Pix Pensão: entenda o que é e como pode impactar a vida das famílias

Aprovado pelo Senado, projeto cria um sistema de pagamento automático da pensão alimentícia para reduzir atrasos e facilitar o recebimento do benefício. Agora, a proposta aguarda sanção presidencial

Receber a pensão alimentícia em dia ainda é uma realidade distante para muitas famílias brasileiras. Para tentar reduzir a inadimplência e garantir mais segurança financeira para crianças e adolescentes, o Senado aprovou, nesta terça-feira (7), o Projeto de Lei 4.978/2023, que ficou conhecido como “Pix Pensão”.

Não, a proposta não cria uma nova modalidade do Pix. O que acontece é que ela permite que a Justiça determine a transferência automática da pensão alimentícia da conta do devedor para a conta do beneficiário ou de seu representante legal, utilizando um sistema eletrônico supervisionado pelo Sistema Financeiro Nacional. Agora, o texto segue para sanção presidencial e, se aprovado, ainda dependerá de regulamentação para que o novo sistema possa entrar em funcionamento.

O que muda com o Pix Pensão?

Hoje, quando a pensão não é descontada diretamente do salário do responsável, o pagamento depende de que ele faça a transferência todos os meses. Caso isso não aconteça, a família precisa recorrer à Justiça para cobrar os valores devidos. Com o projeto, uma decisão judicial poderá determinar que o pagamento seja feito automaticamente pela instituição financeira, reduzindo atrasos e a necessidade de novas cobranças judiciais.

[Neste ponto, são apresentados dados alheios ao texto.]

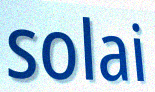
solai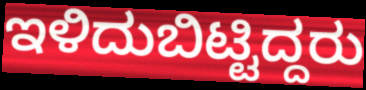
ಇಳಿದುಬಿಟ್ಟಿದ್ದರುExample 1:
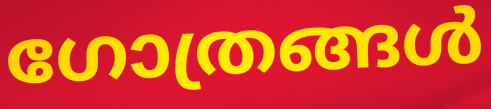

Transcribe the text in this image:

ഗോത്രങ്ങൾ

A medida vale apenas para pensões alimentícias fixadas judicialmente e não altera os demais mecanismos previstos na legislação para cobrar dívidas alimentares. Caso não haja saldo suficiente na conta do devedor, continuam valendo instrumentos como penhora de bens e, quando cabível, prisão civil.

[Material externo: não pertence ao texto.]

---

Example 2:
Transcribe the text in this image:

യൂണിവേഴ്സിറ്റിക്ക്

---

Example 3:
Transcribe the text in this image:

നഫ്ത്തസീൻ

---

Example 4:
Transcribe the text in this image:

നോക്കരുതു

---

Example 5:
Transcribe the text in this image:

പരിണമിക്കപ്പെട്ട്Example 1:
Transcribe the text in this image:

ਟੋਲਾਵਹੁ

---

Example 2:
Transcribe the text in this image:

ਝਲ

Na justificativa do projeto, a autora da proposta, a deputada Tabata Amaral, afirma que o objetivo é tornar o cumprimento da obrigação alimentar mais eficiente e menos burocrático para as famílias.

Segundo a relatora, a senadora Ana Paula Lobato, em muitos casos a pensão já é descontada diretamente da folha de pagamento. Porém, quando isso não ocorre, as famílias precisam recorrer repetidamente à Justiça para cobrar valores em atraso. O objetivo é justamente evitar essas novas ações judiciais ao automatizar o pagamento.

O projeto já virou lei?

Ainda não. O projeto foi aprovado pela Câmara dos Deputados e, nesta semana, recebeu aprovação definitiva no Plenário do Senado. O próximo passo é a sanção do presidente da República. Depois disso, ainda será necessário regulamentar como ocorrerão as transferências automáticas entre as instituições financeiras e o Poder Judiciário. Somente após essa etapa o sistema poderá começar a ser utilizado.

O que continua igual?

O projeto não altera o direito à pensão nem modifica as regras para definir seu valor. Também permanecem válidas as medidas já previstas no Código de Processo Civil para cobrar quem deixa de pagar, como penhora de bens, bloqueio de valores e prisão civil do devedor, nos casos previstos em lei. O que muda é a possibilidade de tornar o pagamento mensal automático, reduzindo o risco de atrasos e trazendo mais previsibilidade para as famílias que dependem desse recurso.